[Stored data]
-------

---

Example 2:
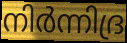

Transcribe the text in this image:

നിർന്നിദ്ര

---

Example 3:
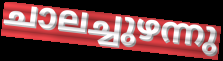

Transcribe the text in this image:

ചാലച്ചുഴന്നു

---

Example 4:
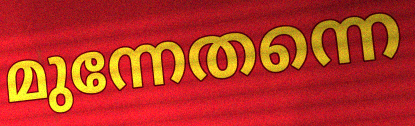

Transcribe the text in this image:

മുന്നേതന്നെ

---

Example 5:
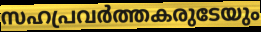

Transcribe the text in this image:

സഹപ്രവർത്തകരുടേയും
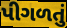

-------

**PROBLEM TO WORK ON**
Type the entries again verbatim. Drop the images.

**RESPONSE**
---

Example 2:

Transcribe the text in this image:

നിർന്നിദ്ര

---

Example 3:

Transcribe the text in this image:

ചാലച്ചുഴന്നു

---

Example 4:

Transcribe the text in this image:

മുന്നേതന്നെ

---

Example 5:

Transcribe the text in this image:

സഹപ്രവർത്തകരുടേയും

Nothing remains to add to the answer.